Aeroob
Aeroob betekent ‘met zuurstof plaatsvindend of kunnen leven’. Een aeroob organisme heeft zuurstof nodig om te overleven. Een aeroob organisme heeft zuurstof nodig om glucose te verbranden in de mitochondriën in de cellen.
Adrenaline

Een hormoon dat in grote hoeveelheden wordt afgegeven aan het lichaam als het zich bedreigd voelt. Hormoon dat het hart sneller laat kloppen en de bloeddruk doet toenemen. Adrenaline wordt geproduceerd door de bijnieren.
ADP

Adenosinedifosfaat. Dit ontstaat wanneer de derde fosfaatgroep van ATP wordt afgesplitst en er energie vrijkomt. ADP is het energiearme “broertje” van ATP. Met behulp van de chemische energie uit het voedsel is de cel in staat om uit ADP weer ATP te produceren.
Adolescentie
De periode na de puberteit waarin je geestelijke ontwikkelingen doormaakt. Het is de fase voor volwassen worden.
ADH

Een hormoon dat wordt geproduceerd door de hypothalamus en wordt afgegeven aan de hypofyse achterkwab. ADH speelt een belangrijke rol bij resorptie van water in de nieren. Onder invloed van ADH wordt water in de nieren terug geresorbeerd naar het bloed. Alcohol remt de productie van ADH.
Aders

Bloedvaten die bloed naar het hart toe vervoeren. Aders van de grote bloedsomloop zijn zuurstofarm. Aders hebben een minder gespierde wand dan slagaders, een grotere diameter, waardoor de bloeddruk lager is en vervoeren zuurstofarm bloed. Ook bevatten aderen kleppen om het terugstromen van bloed te voorkomen. De kleine bloedsomloop bevat maar één ader, de longader. deze ader […]
Ader, onderste holle

Via de onderste holle ader stroomt bloed vanuit het onderste deel van het lichaam (buikholte) terug naar het hart.
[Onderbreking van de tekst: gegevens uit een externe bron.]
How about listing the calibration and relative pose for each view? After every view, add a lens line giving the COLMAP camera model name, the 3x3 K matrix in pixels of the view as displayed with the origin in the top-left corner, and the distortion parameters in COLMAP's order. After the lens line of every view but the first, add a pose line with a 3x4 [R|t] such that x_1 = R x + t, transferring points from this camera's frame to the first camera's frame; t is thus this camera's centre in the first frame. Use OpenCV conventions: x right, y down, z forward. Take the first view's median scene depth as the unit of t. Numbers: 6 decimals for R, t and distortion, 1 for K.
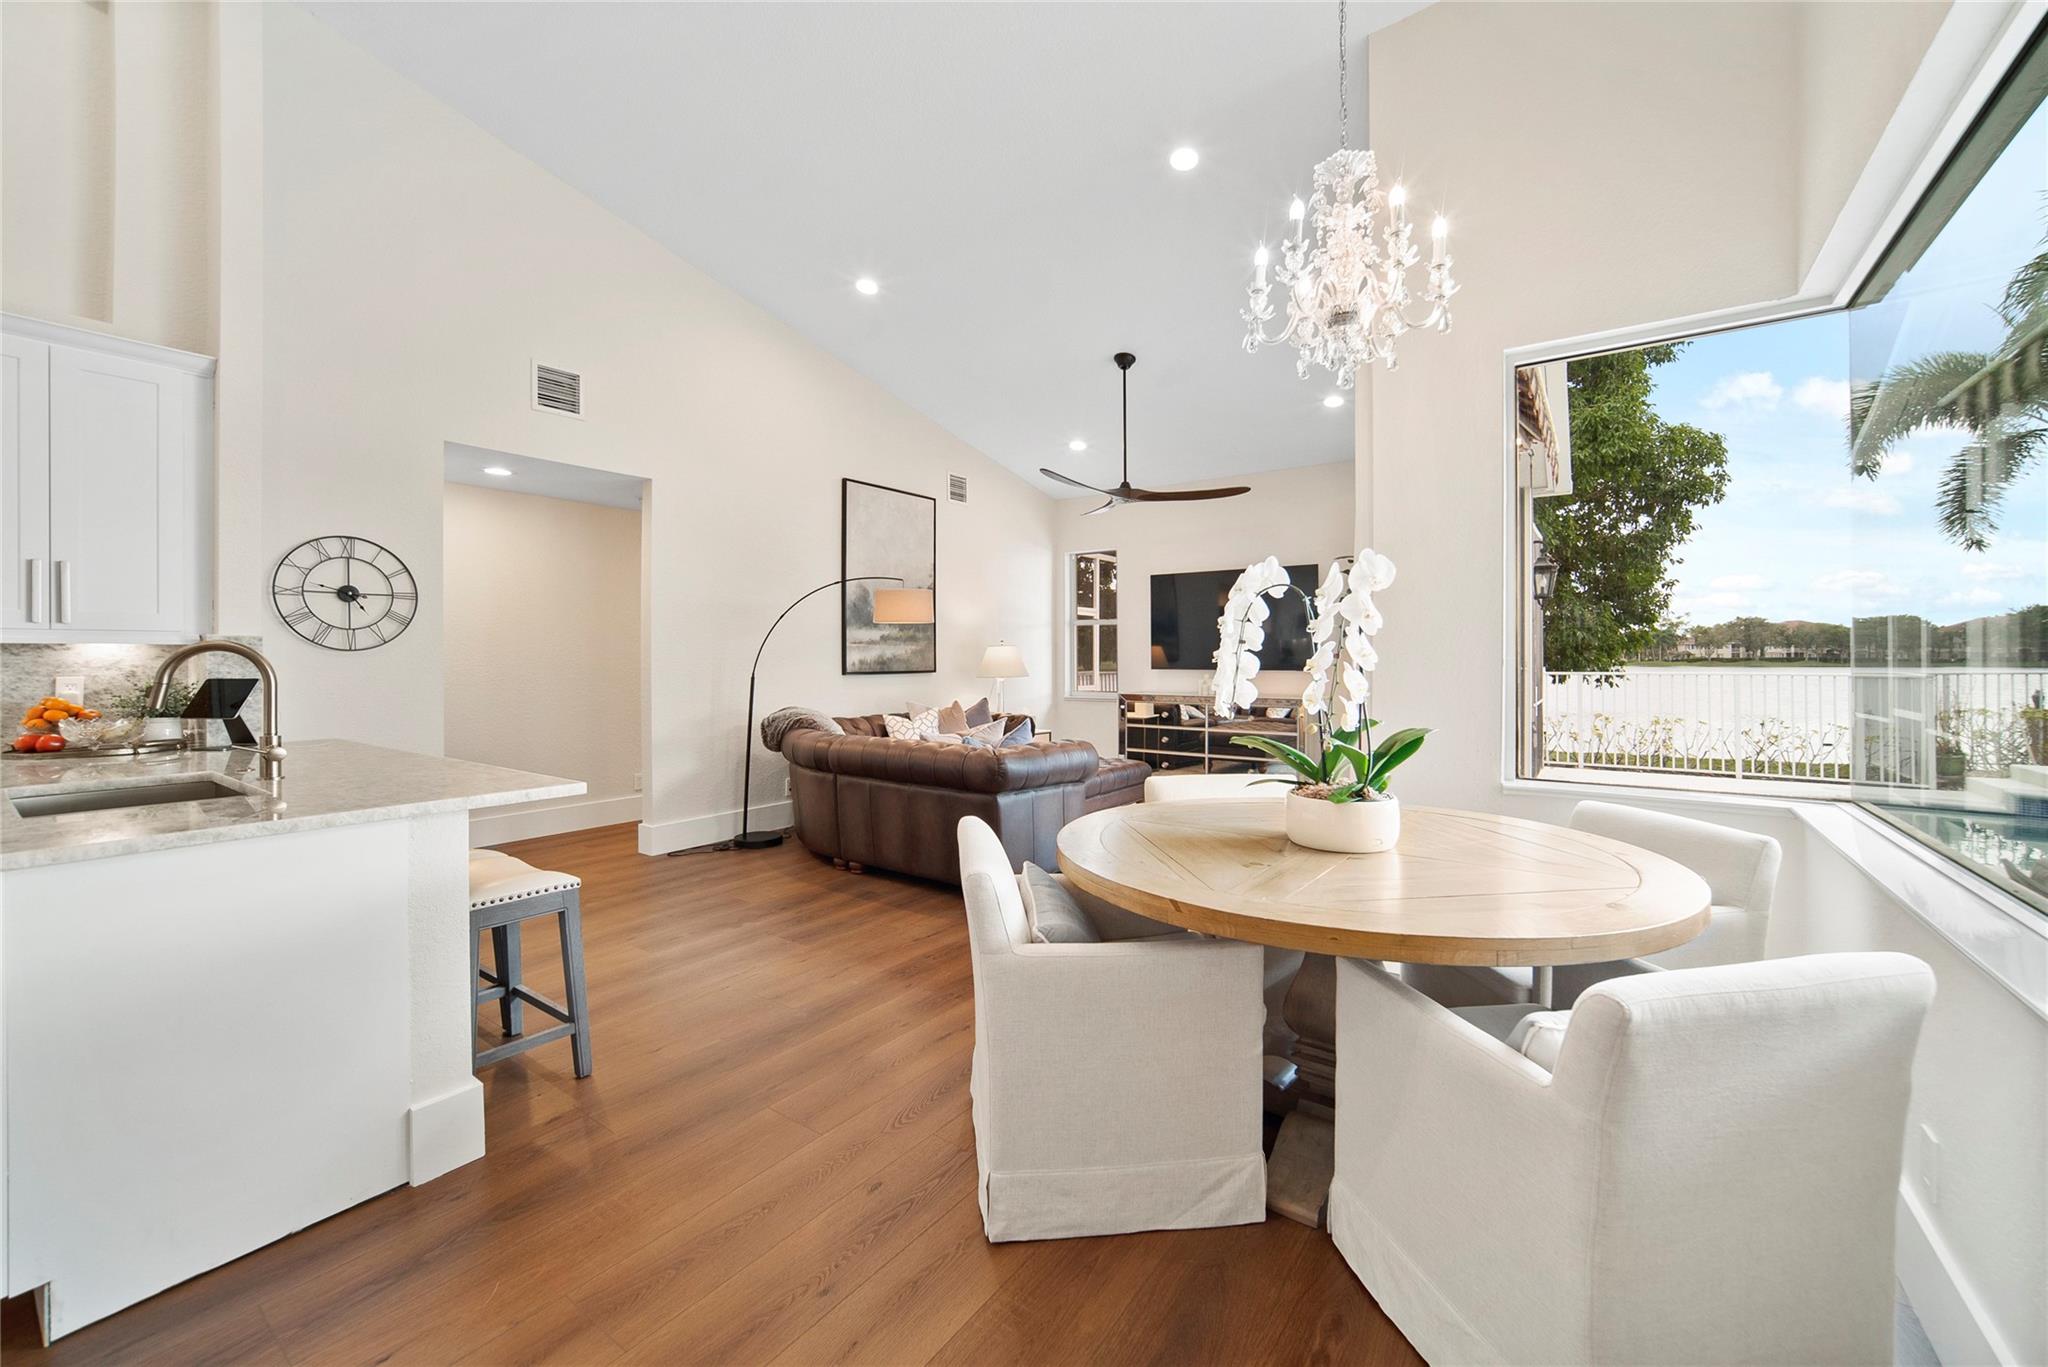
lens RADIAL K [[790.4, 0, 1026.5], [0, 790.4, 664.2], [0, 0, 1]] dist [-0.013946, 0.002175]
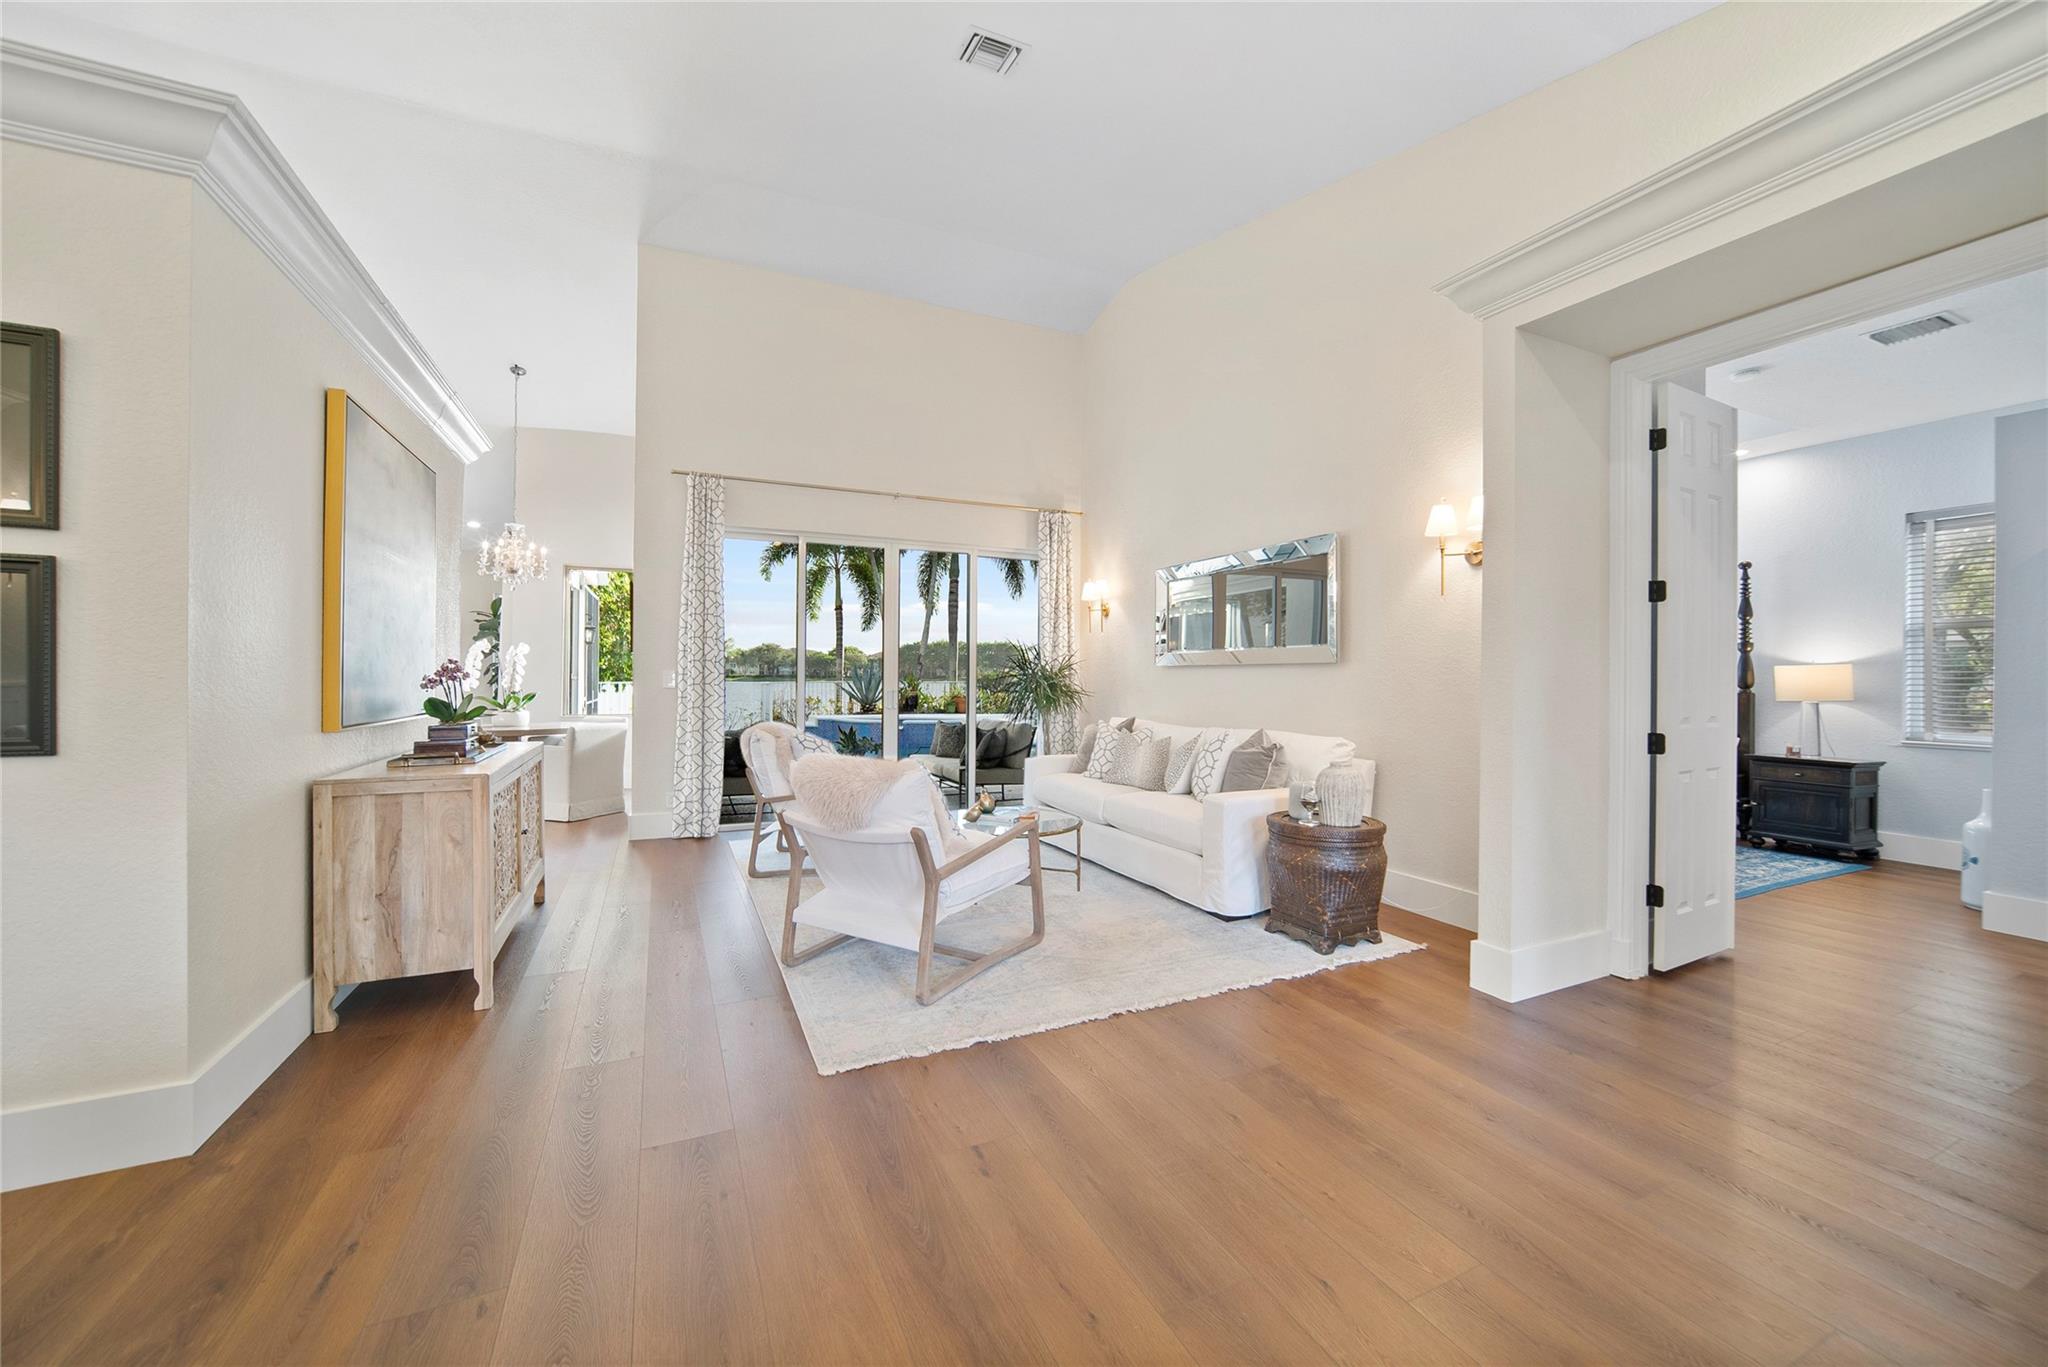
lens RADIAL K [[762.5, 0, 1023.8], [0, 762.5, 667.1], [0, 0, 1]] dist [-0.010554, 0.002166]
pose [[0.484827, 0.014251, 0.874494, -0.423796], [-0.000015, 0.999867, -0.016286, 0.007790], [-0.874610, 0.007882, 0.484763, -0.766742]]
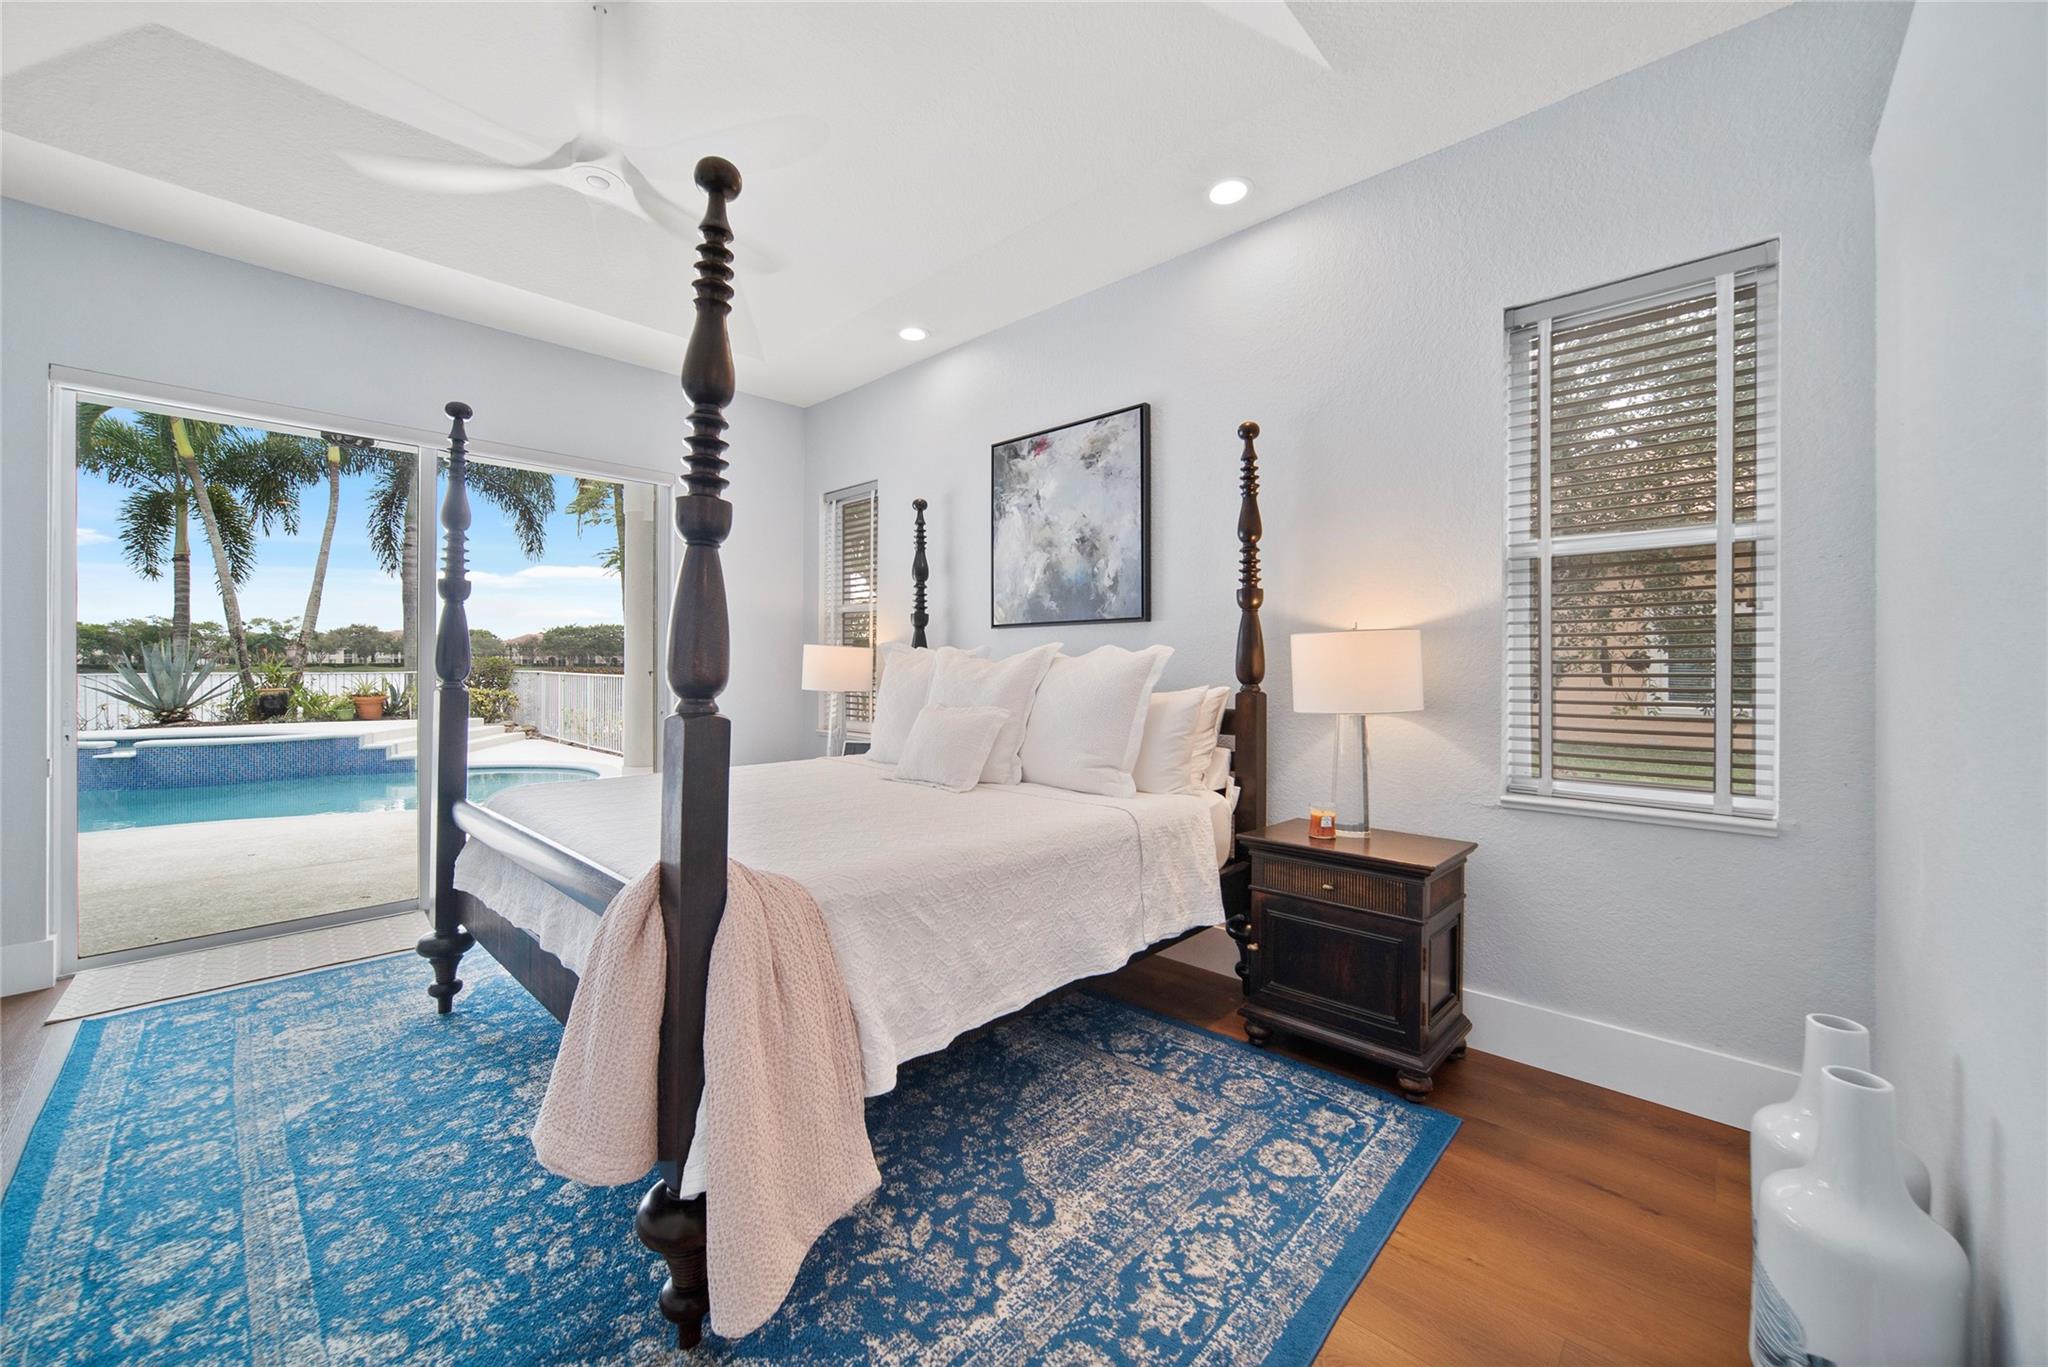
lens RADIAL K [[790.4, 0, 1017.9], [0, 790.4, 639.1], [0, 0, 1]] dist [-0.013946, 0.002175]
pose [[0.136490, 0.034404, 0.990044, 0.349059], [0.004270, 0.999367, -0.035317, 0.007938], [-0.990632, 0.009047, 0.136257, -1.022860]]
Het bloed in de onderste holle ader bevat weinig zuurstof veel koolstofdioxide en veel andere afvalstoffen van de cellen.
Ader, bovenste holle

Via deze ader stroomt bloed vanuit het bovenste deel van het lichaam (hoof en armen) terug naar het hart. het bloed in de bovenste holle ader bevat weinig zuurstof, veel koolstofdioxide en andere afvalstoffen van de cellen.
Adequate prikkel

Een prikkel waar een zintuig(cel) het gevoeligst is. Voor deze prikkel is de drempelwaarde het laagst, waardoor een kleine of zachte prikkel uit het milieu als een impuls veroorzaakt. De adequate prikkel voor het oog is licht, voor het oor is de adequate prikkel geluid.
Adenine

Een van de vier stikstofbasen die de bouwsteen vormt van het DNA. Adenine vormt een complementaire binding met thymine. Adenine bindt met thymine op basis van de vorm en de hoeveelheid waterstofbruggen. Adenine en thymine binden met twee waterstofbruggen. Guanine en cytosine binden met drie waterstofbruggen.